KUKI
- Ukiah, California; United States;
- Broadcast area: Fort Bragg-Ukiah
- Frequency: 1400 kHz
- Branding: Greatest Hits on Earth

Programming
- Format: Classic hits

Ownership
- Owner: Bicoastal Media Licenses, LLC
- Sister stations: KDAC; KLLK; KUKI-FM;

History
- First air date: October 1, 1950
- Last air date: September 2025
- Call sign meaning: Ukiah

Technical information
- Licensing authority: FCC
- Facility ID: 31619
- Class: C
- Power: 1,000 watts unlimited
- Transmitter coordinates: 39°10′5.6″N 123°12′50″W﻿ / ﻿39.168222°N 123.21389°W
- Translator: 96.3 K242AD (Ukiah)
- Repeaters: 1230 KDAC (Fort Bragg); 1250 KLLK (Willits);

Links
- Public license information: Public file; LMS;
- Website: kuki.com

= KUKI (AM) =

KUKI (1400 AM) was a radio station broadcasting a classic hits music format.

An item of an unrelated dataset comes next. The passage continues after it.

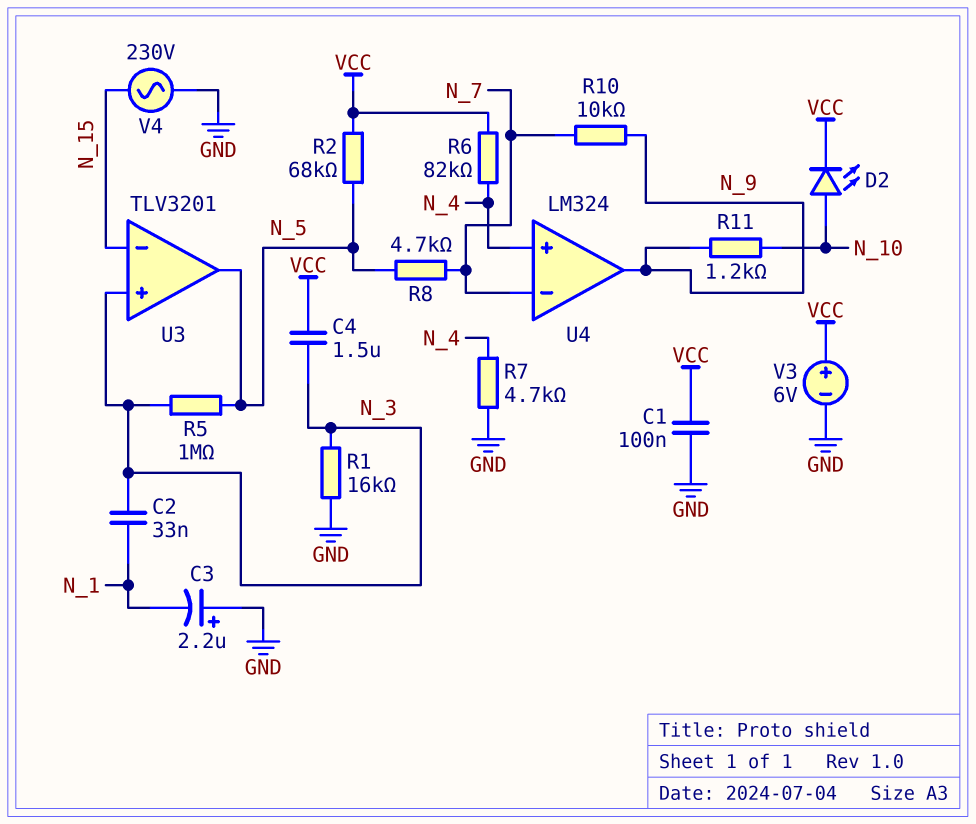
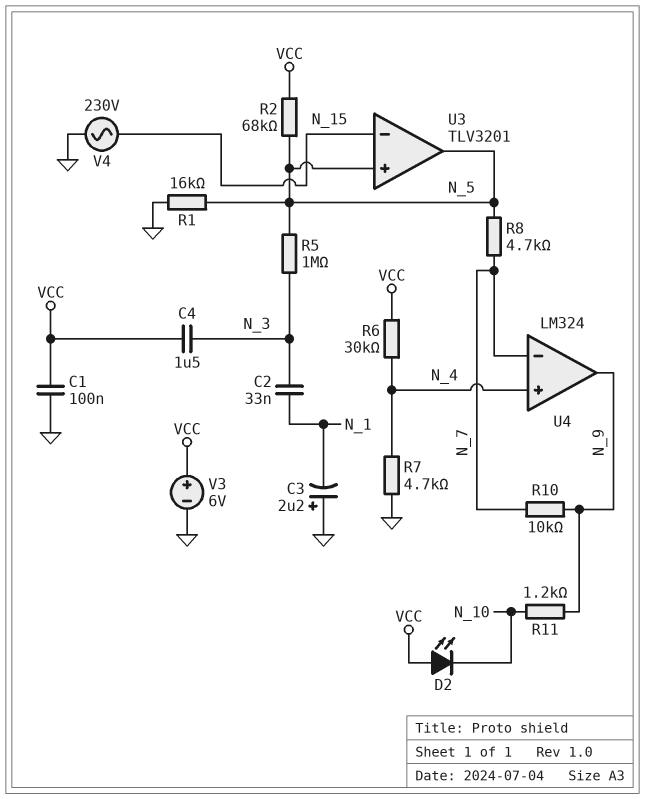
D2: LED (A N_10, K VCC) -> LED (A VCC, K N_10)
R1: 16k (GND, N_3) -> 16k (GND, N_5)
R6: 82k (N_4, VCC) -> 30k (N_4, VCC)
U3 pin in+: N_3 -> N_5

Licensed to Ukiah, California, United States, the station served the Fort Bragg-Ukiah area. The station was owned by Bicoastal Media Licenses, LLC.

KUKI, along with KDAC in Fort Bragg, went silent for financial reasons in September 2025. The Federal Communications Commission cancelled the KUKI license on September 23, 2026.